Und wenngleich diese Tipps nun nicht eben neu oder aufregend anmuten, so passen sie doch eigentlich ganz gut zum neuen Biedermeier-Lebensstil, wie ich ihn gern nenne. Hip, naturverbunden, “back to the roots” ist es heute schliesslich, wenn im Garten Tomaten angepflanzt, in der Küche Weisskohl geknetet und im Backofen das Bananenbrot gebacken wird. Wir haben seit der Pandemie den Wert von mehr Zeit zu Hause entdeckt, wegfallendes Pendeln und Networking-Events per Zoom werfen uns auf uns selber zurück und sonst nebenbei verrichtete Tätigkeiten wie Essen und Einkaufen werden plötzlich mit einer nie gekannten Bedeutung aufgeladen.

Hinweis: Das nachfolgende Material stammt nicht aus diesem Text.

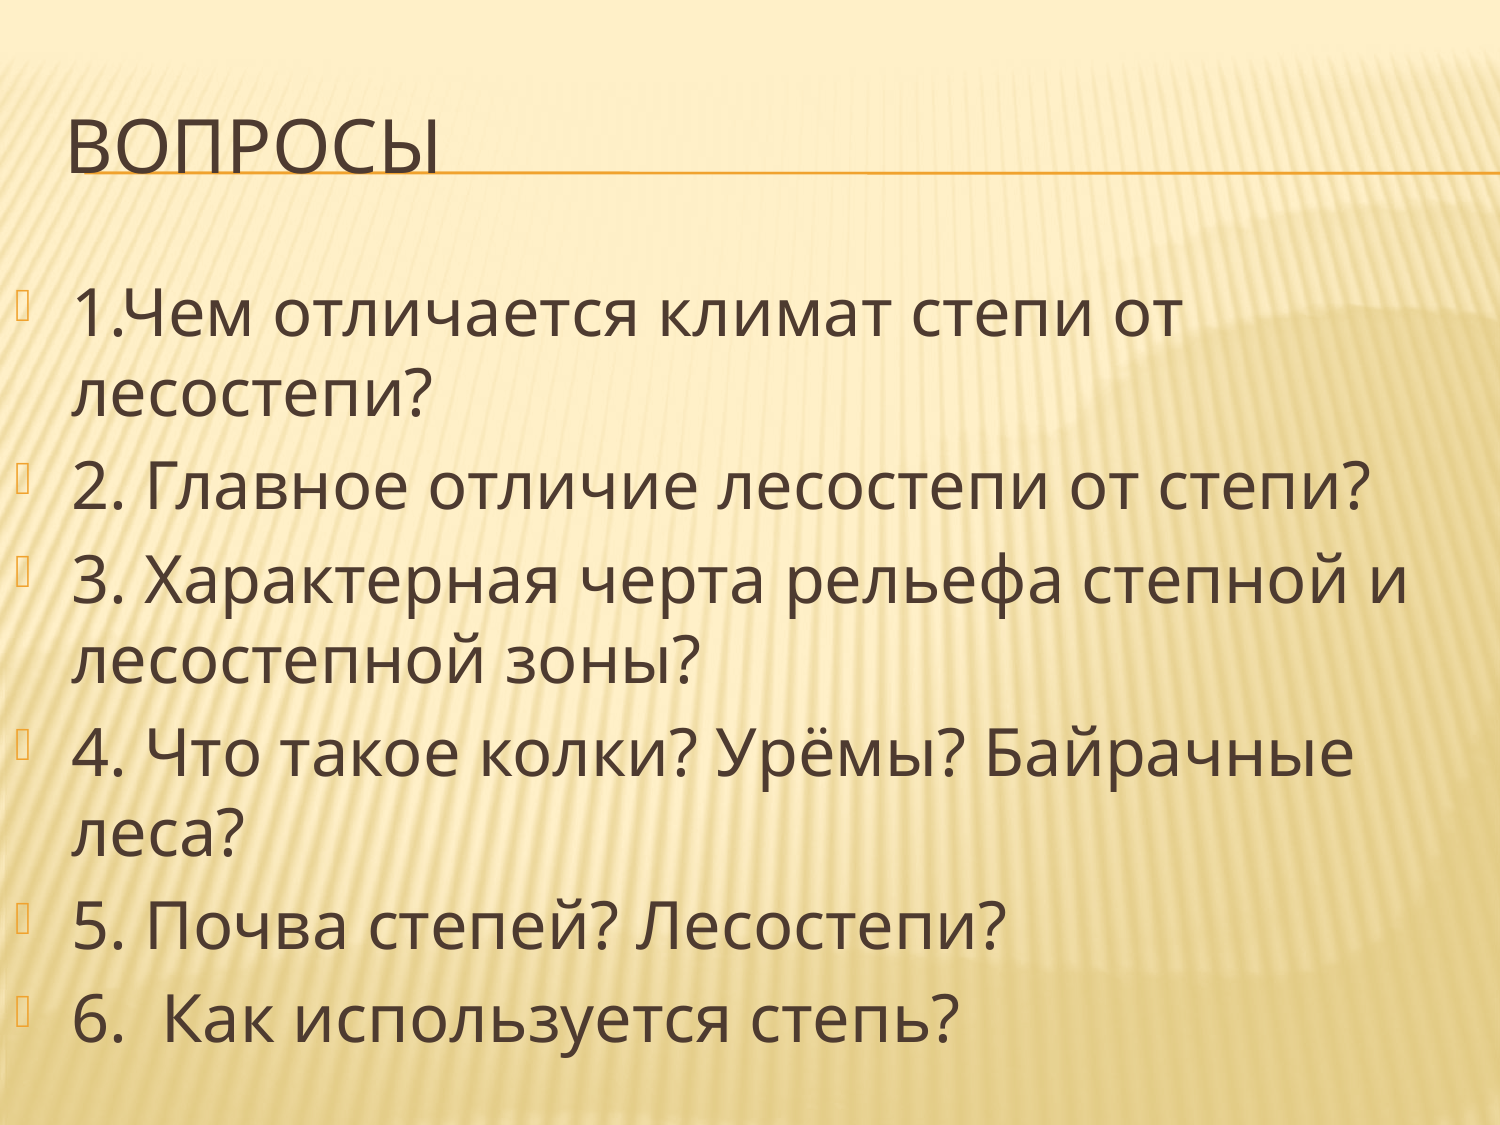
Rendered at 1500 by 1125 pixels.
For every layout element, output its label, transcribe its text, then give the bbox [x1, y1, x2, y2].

list 1.Чем отличается климат степи от лесостепи? 2. Главное отличие лесостепи от степи? 3. Характерная черта рельефа степной и лесостепной зоны? 4. Что такое колки? Урёмы? Байрачные леса? 5. Почва степей? Лесостепи? 6. Как используется степь? [0, 262, 1500, 1125]
title Вопросы [50, 75, 1475, 213]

Man will wieder mehr wissen, wo die Lebensmittel wie produziert wurden, sucht Hofläden in der Nähe auf und bestellt sich auf dem Weg zur Subsistenz einen Joghurtbereiter nach Hause. Alles Homemade – selber machen statt kaufen, wie eine Absage an den Kapitalismus, bei der man ihn vor dem endgültigen Abschied doch noch zum Tee einlädt, um in Kontakt zu bleiben. Gemüse einmachen, Konfitüre kochen und Schals stricken; mit Begeisterung stürzen sich Herr und Frau Schweizer in Tätigkeiten, die sie früher noch belächelten und ja, auch Männer laufen hier zur Hochform auf. Ein Sous-vide-Garer und das Einrichten der eigenen Holzwerkstatt gehören auf jeden Fall zum modernen Mann in urbaner Umgebung, gern mit stylischem Wollpullover à la Skandinavien, Hygge, Lagom, die Schweden wissen, wie’s geht. Und wenngleich ich mich gern leicht süffisant darüber lustig mache, so könnte diese manchmal leicht ostentativ in Szene gesetzte Rückbesinnung auf die natürlichen Lebensgrundlagen doch auch die entscheidende Chance sein, tatsächlich ein Umdenken zu bewirken.
Wenn die Menschen direkt zu fairen Preisen beim Bauern einkaufen und möglichst naturnah konsumieren, statt sich in die nächste Produktflut veganer Schnitzel, Burger und Stangeneier (kein Witz) zu stürzen, so ist dies allemal viel wert. Und wenn sie ihre heimischen Tofucurries fotogen in Szene setzen und damit weitere sogenannte Foodies inspirieren, so soll es mir recht sein und ich werde – versprochen – mich auch nicht weiter darüber lustig machen, wenn sie in den Ferien nicht nur jemanden suchen, der die Katze, sondern auch den Sauerteig füttert.